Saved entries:
=-=-=

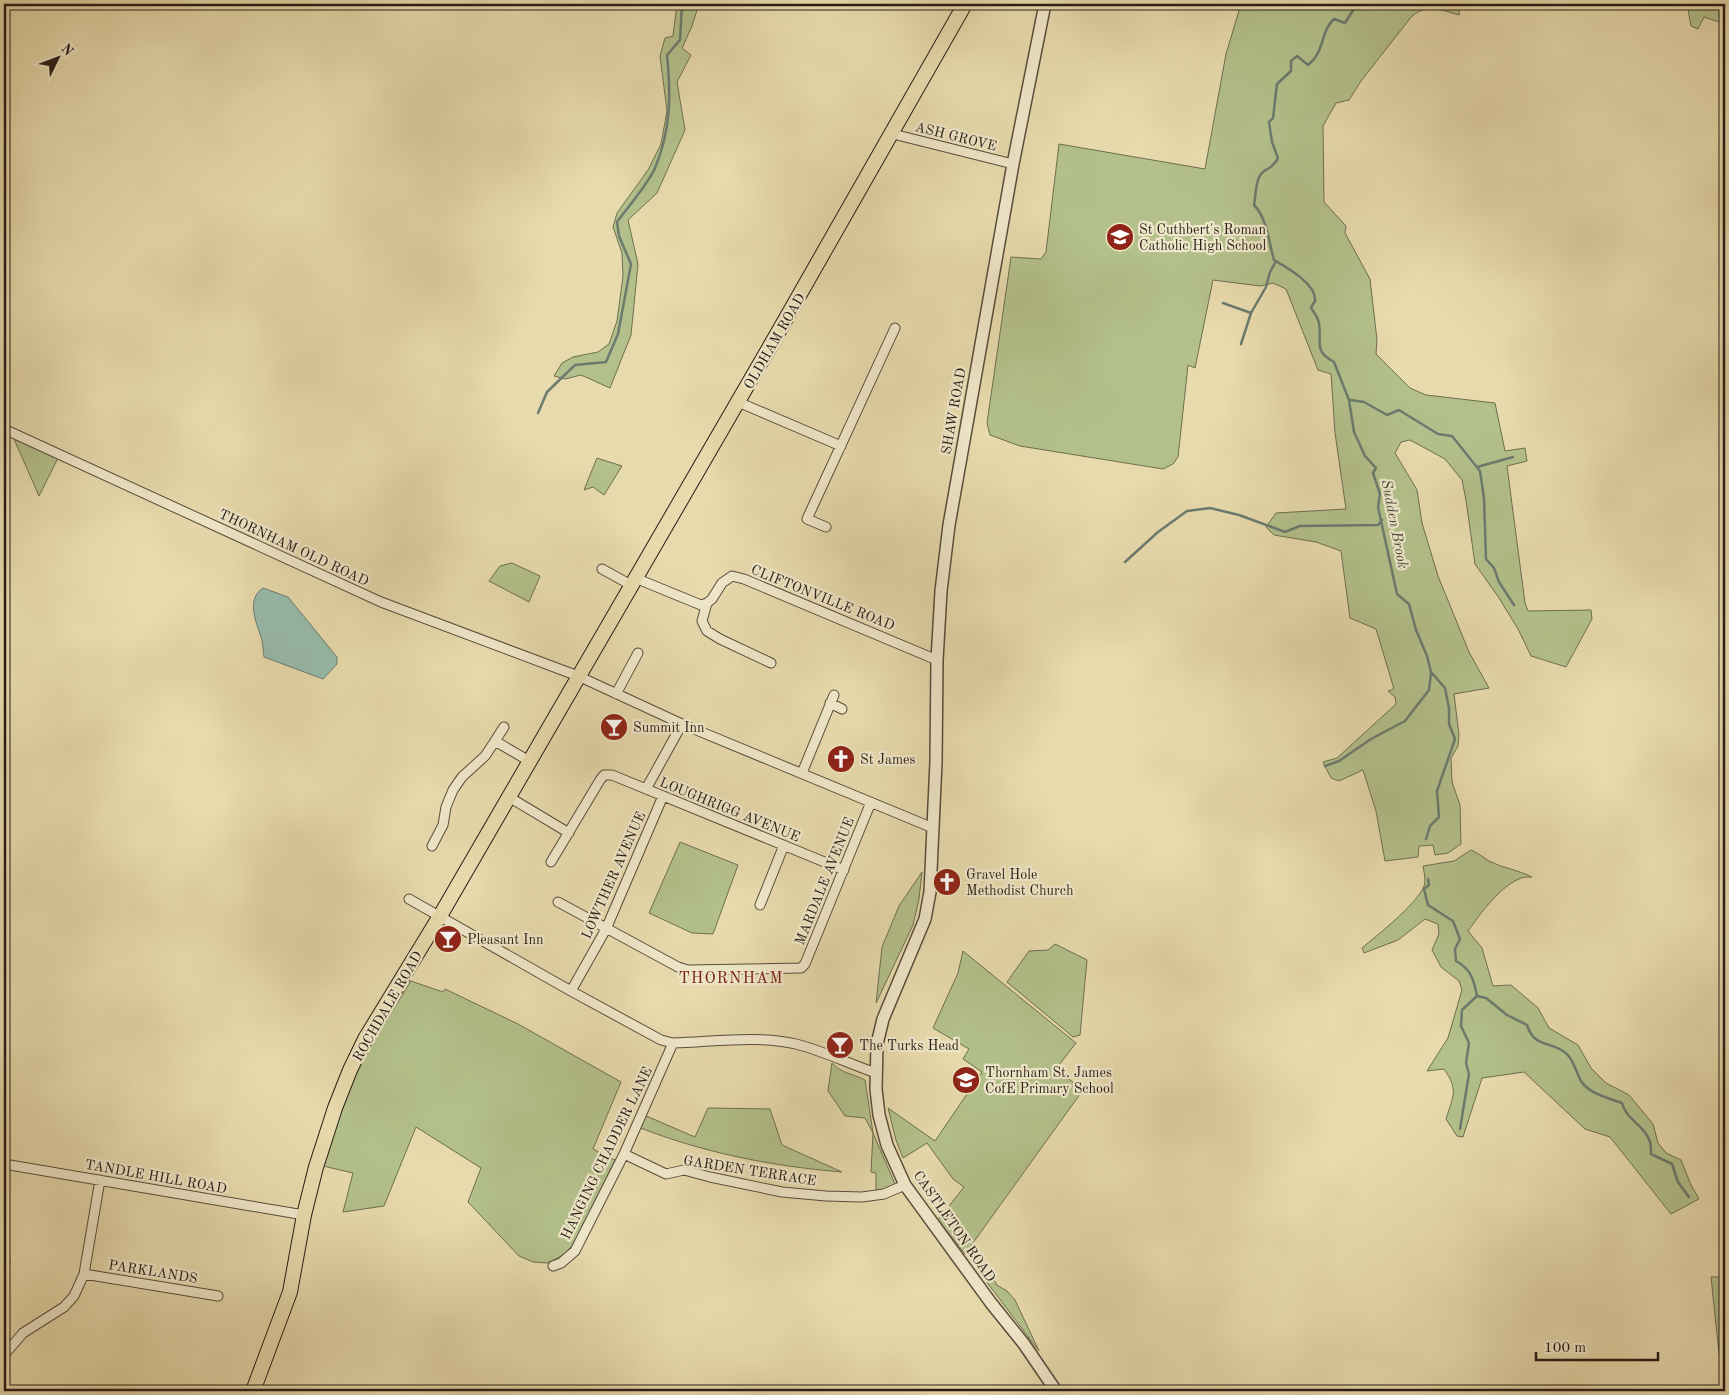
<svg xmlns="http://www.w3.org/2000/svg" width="1729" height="1395" font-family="'Old Standard TT',serif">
<rect width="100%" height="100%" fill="#e7daac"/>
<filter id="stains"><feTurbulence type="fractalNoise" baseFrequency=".004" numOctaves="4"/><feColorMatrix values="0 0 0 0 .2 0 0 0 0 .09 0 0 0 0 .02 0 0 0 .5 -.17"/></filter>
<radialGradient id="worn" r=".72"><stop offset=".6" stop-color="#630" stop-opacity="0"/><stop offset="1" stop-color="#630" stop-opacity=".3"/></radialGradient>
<path fill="#b3c08b" stroke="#6e6e50" d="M 677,4 L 699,4 L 692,26 L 682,48 L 691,55 L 677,82 L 685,130 L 657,193 L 628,220 L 638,264 L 631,335 L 610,388 L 581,375 L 565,379 L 554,376 L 562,363 L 573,357 L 598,352 L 609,344 L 617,321 L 623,276 L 622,253 L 613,227 L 617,213 L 648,170 L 661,144 L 667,111 L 660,56 L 665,38 L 673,36 Z
M 1241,4 L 1460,4 L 1459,15 C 1440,10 1429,3 1412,16 L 1361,81 L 1349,100 L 1336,103 L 1323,126 L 1324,202 L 1346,226 L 1345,233 L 1370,279 L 1377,340 L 1376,354 L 1410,388 L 1426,395 L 1495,403 L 1505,451 L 1525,448 L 1527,461 L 1507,466 L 1525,603 L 1528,611 L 1591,610 L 1592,619 L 1566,667 L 1531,656 L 1518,629 L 1499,598 L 1475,564 L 1466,500 L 1462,480 L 1445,459 L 1410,440 L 1401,442 L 1395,453 L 1417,490 L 1422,523 L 1438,576 L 1469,652 L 1489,688 L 1454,694 L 1459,735 L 1458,746 L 1451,758 L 1452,782 L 1460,805 L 1461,844 L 1448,853 L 1435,855 L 1433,845 L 1419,846 L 1418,857 L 1385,861 L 1376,811 L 1363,770 L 1339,781 L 1331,778 L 1323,762 L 1337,758 L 1396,704 L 1395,697 L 1388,691 L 1394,689 L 1376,629 L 1350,618 L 1341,551 L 1316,542 L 1274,535 L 1266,527 L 1276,513 L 1346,509 L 1335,433 L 1331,374 L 1318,370 L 1286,289 L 1273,283 L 1260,286 L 1213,280 L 1195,368 L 1188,365 L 1178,457 L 1173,464 L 1163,469 L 1020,446 L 990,435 L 987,423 L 1011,257 L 1041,259 L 1046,252 L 1059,144 L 1205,169 L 1226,54 Z
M 1687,4 L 1725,4 L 1725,24 L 1704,17 L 1698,29 L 1691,26 Z
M 14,439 L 58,458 L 39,496 Z
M 597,458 L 622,466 L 604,495 L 593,487 L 584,490 Z
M 512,563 L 540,576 L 529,602 L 489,581 L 500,566 Z
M 680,842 L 738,865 L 713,934 L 692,933 L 649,913 Z
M 1471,850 C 1478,853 1483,857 1489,861 C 1502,868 1519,870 1532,877 C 1529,877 1524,877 1521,878 C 1499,887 1481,913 1468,931 L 1482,948 L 1493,986 L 1511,985 L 1538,1008 L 1549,1028 L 1578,1045 L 1591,1068 L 1606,1083 L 1629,1095 L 1653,1124 L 1658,1143 L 1666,1153 L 1681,1160 L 1691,1185 L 1699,1199 L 1671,1214 L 1610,1137 L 1585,1129 L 1524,1072 L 1482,1078 L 1463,1137 L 1457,1136 L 1446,1119 C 1453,1096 1459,1090 1444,1069 L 1427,1071 L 1448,1038 L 1462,990 L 1459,981 L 1441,967 L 1432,950 L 1439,934 L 1438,924 L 1425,919 L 1398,940 L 1364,953 L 1362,948 C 1376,936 1424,899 1425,882 C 1425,877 1424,871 1423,866 L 1454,861 Z
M 922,872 L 919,899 L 913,925 L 876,1003 L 882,947 L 899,906 Z
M 1055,944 L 1087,960 L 1080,1035 L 1073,1037 L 1007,982 L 1029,951 L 1048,950 Z
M 963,951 L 1076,1043 L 1056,1069 L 1083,1090 L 965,1254 L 938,1220 L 964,1187 L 953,1179 L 927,1143 L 903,1158 L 896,1140 L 888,1108 L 935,1141 L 982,1072 L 963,1059 L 969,1049 L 933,1028 L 958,973 Z
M 411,981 L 443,992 L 445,989 L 518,1024 L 621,1082 L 593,1149 L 615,1160 L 574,1244 L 563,1255 L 548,1263 L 533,1262 L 519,1256 L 468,1202 L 481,1168 L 416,1127 L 384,1206 L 343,1212 L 353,1173 L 323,1166 L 348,1091 L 365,1055 Z
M 832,1063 C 842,1074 852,1073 865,1080 L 873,1133 L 895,1184 L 890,1189 L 876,1193 L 876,1173 L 871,1172 L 873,1133 L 865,1118 L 845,1116 L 828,1091 Z
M 708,1108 L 770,1109 L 782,1145 L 842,1172 C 771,1166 704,1153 638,1127 L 644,1115 L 695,1137 Z
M 976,1268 L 991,1275 L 997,1285 L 1007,1291 L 1015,1300 L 1039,1351 Z
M 1711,1277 L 1725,1277 L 1725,1391 L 1723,1391 Z"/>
<path fill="#97bbaa" stroke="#6b7b6f" d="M 263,588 L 288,597 L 337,657 L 337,664 L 323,679 L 264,657 C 263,650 263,643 261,637 C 256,622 246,599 263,588 Z"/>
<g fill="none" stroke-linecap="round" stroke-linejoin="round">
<path stroke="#6b7b6f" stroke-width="2.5" d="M 1357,4 L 1345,23 L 1334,19 C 1320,32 1325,52 1308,65 L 1297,56 L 1291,61 L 1291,71 L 1277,84 L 1273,118 L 1269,122 L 1272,142 L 1278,158 C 1272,170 1268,166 1261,174 C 1255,181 1256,196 1254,205 C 1267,218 1269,243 1274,260 C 1286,267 1317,284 1315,301 C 1314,303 1312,305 1311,308 C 1314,312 1318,318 1319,323 C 1322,342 1313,351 1334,362 L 1349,400 L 1354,432 L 1365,456 L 1376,468 L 1373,473 L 1380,494 L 1378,507 L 1397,594 L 1409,604 L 1416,630 L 1427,656 L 1431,672 L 1445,688 L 1449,708 L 1449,724 L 1455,739 L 1437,791 L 1439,817 L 1430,826 L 1426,839
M 1223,303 L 1251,313
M 1241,344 L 1251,313 L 1266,287 L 1270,272 L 1276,261
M 1350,400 L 1364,402 L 1387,415 L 1399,410 L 1438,434 L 1452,436 L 1480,471 L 1484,498 L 1486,559 L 1494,568 L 1499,582 L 1514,605
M 538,413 L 547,392 L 575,365 L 606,362 L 618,334 L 631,264 L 619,236 L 617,222 C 628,207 648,184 655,168 C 671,130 671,95 667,55 L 680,40 L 682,4
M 1477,467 L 1513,457
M 1125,562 L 1158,532 L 1187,511 L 1210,508 L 1239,515 L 1285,532 L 1300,526 L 1378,525 L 1382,520
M 1325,766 L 1339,761 L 1371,739 L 1405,721 L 1429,690 L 1431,673
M 1428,879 L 1429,885 L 1424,889 L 1428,905 L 1453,921 L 1460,939 L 1455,949 L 1456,961 C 1471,969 1474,980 1477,996 L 1462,1010 L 1461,1026 L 1469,1043 L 1466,1063 L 1469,1074 L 1460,1129
M 1477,996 L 1486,998 L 1507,1015 L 1527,1025 C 1534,1047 1548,1041 1563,1051 C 1573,1057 1576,1072 1581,1081 C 1589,1094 1609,1098 1622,1103 C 1626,1120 1645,1125 1650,1142 C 1651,1145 1651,1151 1651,1154 L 1672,1164 L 1678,1182 L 1689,1197"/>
<defs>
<path id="minor" d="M 893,134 L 1013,164
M 738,402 L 841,446
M 4,429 L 381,602 L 578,676 L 682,724 L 933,828
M 826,527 L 807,519 L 895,328
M 602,569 L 631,585
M 635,578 L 701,605 L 707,603 L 702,621 L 707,631 L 720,639 L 771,663
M 707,603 L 712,599 L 722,583 L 732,576 L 744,579 L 937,660
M 616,694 L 638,653
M 830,703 L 842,709
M 495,741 L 504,727
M 802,773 L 834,695
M 646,789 L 682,724
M 509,797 L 569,833
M 432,846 L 443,825 L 446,807 L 453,790 L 462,777 L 485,756 L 495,741 L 529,761
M 551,862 L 600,780 L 604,775 L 612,775 L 844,870
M 409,899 L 571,991 L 661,1040 L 673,1043 C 713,1042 757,1035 796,1044 C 824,1051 849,1064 876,1073
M 558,902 L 678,967 L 688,970 L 801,968 L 805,964 L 871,802
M 760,905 L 784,845
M 571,991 L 606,929 L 663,796
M 624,1154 L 666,1174 L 684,1170 L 710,1177 L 782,1192 L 826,1196 L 862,1197 L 884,1194 L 905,1185
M 4,1164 L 304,1215
M 4,1262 L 5,1262
M 553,1266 L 561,1263 L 575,1251 L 624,1154 L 673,1043
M 84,1274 L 218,1296
M 4,1355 L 23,1333 L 64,1307 L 74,1296 L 84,1274 L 100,1180"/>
<path id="tertiary" d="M 1045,4 L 1013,164 L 949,525 L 941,591 L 937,660 L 936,762 L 930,892 L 925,919 L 883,1019 L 877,1044 L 876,1089 L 879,1115 L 887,1145 L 905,1185 L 991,1303 L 1024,1344 L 1056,1391"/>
<path id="primary" d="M 253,1391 L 290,1292 L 304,1215 L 316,1167 L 335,1108 L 350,1070 L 365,1039 L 440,916 L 780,329 L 965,4"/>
</defs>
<use href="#minor" stroke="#584c3c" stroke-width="11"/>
<use href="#tertiary" stroke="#584c3c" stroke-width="14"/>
<use href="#primary" stroke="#281c16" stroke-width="16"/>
<use href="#minor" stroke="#efe7c9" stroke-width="9"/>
<use href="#tertiary" stroke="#efe7c9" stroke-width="11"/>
<use href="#primary" stroke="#e7daac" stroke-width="14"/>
</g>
<defs>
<symbol id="school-disc" viewBox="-11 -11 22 22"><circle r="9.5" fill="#8f2418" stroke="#efe7c9"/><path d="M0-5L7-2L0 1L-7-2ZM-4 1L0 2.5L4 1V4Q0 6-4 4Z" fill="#fff"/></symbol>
<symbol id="bar-disc" viewBox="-11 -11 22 22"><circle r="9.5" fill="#8f2418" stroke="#efe7c9"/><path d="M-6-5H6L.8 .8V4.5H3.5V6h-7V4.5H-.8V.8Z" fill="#fff"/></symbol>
<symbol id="church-disc" viewBox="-11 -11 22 22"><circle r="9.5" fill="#8f2418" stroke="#efe7c9"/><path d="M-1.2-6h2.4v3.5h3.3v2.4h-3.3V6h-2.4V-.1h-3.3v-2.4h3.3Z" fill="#fff"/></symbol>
</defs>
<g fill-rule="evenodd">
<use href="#school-disc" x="1104" y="221" width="32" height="32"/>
<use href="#bar-disc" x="598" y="711" width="32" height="32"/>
<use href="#church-disc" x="825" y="743" width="32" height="32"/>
<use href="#church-disc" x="931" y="866" width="32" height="32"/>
<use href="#bar-disc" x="432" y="923" width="32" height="32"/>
<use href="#bar-disc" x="824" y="1029" width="32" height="32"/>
<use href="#school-disc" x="950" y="1064" width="32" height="32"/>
</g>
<g text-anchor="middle" stroke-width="4.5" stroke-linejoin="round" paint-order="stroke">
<g font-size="14" fill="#281c16" stroke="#efe7c9">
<text transform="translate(956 136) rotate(14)" y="5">ASH GROVE</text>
<text transform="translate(774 341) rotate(-60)" y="5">OLDHAM ROAD</text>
<text transform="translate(953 411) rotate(-80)" y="5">SHAW ROAD</text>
<text transform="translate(294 547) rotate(25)" y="5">THORNHAM OLD ROAD</text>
<text transform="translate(823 597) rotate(22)" y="5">CLIFTONVILLE ROAD</text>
<text transform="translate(730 809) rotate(22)" y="5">LOUGHRIGG AVENUE</text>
<text transform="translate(613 875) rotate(-66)" y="5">LOWTHER AVENUE</text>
<text transform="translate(824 881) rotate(-68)" y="5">MARDALE AVENUE</text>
<text transform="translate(387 1006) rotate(-60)" y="5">ROCHDALE ROAD</text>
<text transform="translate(606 1153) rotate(-64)" y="5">HANGING CHADDER LANE</text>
<text transform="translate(750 1170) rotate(9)" y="5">GARDEN TERRACE</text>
<text transform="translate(156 1176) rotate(10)" y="5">TANDLE HILL ROAD</text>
<text transform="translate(955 1226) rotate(55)" y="5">CASTLETON ROAD</text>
<text transform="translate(153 1271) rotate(9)" y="5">PARKLANDS</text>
</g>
<g font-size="14" fill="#281c16" stroke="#efe7c9" text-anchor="start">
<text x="1139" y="234">St Cuthbert's Roman<tspan x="1139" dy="16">Catholic High School</tspan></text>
<text x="633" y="732">Summit Inn</text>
<text x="860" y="764">St James</text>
<text x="966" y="879">Gravel Hole<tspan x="966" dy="16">Methodist Church</tspan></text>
<text x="467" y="944">Pleasant Inn</text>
<text x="859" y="1050">The Turks Head</text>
<text x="985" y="1077">Thornham St. James<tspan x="985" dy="16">CofE Primary School</tspan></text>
</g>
<g font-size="15" font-style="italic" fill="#494c42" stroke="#efe7c9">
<text transform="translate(1395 524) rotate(79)" y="5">Sudden Brook</text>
</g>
<g font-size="16" letter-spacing="1" fill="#7a1f14" stroke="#efe7c9">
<text x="731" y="983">THORNHAM</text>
</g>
</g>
<rect width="1729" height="1395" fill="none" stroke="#e7daac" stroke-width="20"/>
<rect x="5" y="5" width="1719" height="1385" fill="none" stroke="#281c16" stroke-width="2.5"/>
<rect x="10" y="10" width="1709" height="1375" fill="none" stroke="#281c16"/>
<g transform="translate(58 58) rotate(48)" stroke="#efe7c9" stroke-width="4" paint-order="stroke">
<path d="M0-4L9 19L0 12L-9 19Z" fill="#281c16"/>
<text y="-8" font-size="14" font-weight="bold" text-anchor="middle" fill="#281c16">N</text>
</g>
<path d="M1536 1352v8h122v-8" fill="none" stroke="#281c16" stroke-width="2.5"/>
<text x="1544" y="1352" font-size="15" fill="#281c16" stroke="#efe7c9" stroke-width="4" paint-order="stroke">100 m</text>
<rect width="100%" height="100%" filter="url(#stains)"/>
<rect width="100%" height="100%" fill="url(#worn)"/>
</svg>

=-=-=

Work item: Lines above that include the string "linejoin" need to be copied.

The completed task:
<g fill="none" stroke-linecap="round" stroke-linejoin="round">
<g text-anchor="middle" stroke-width="4.5" stroke-linejoin="round" paint-order="stroke">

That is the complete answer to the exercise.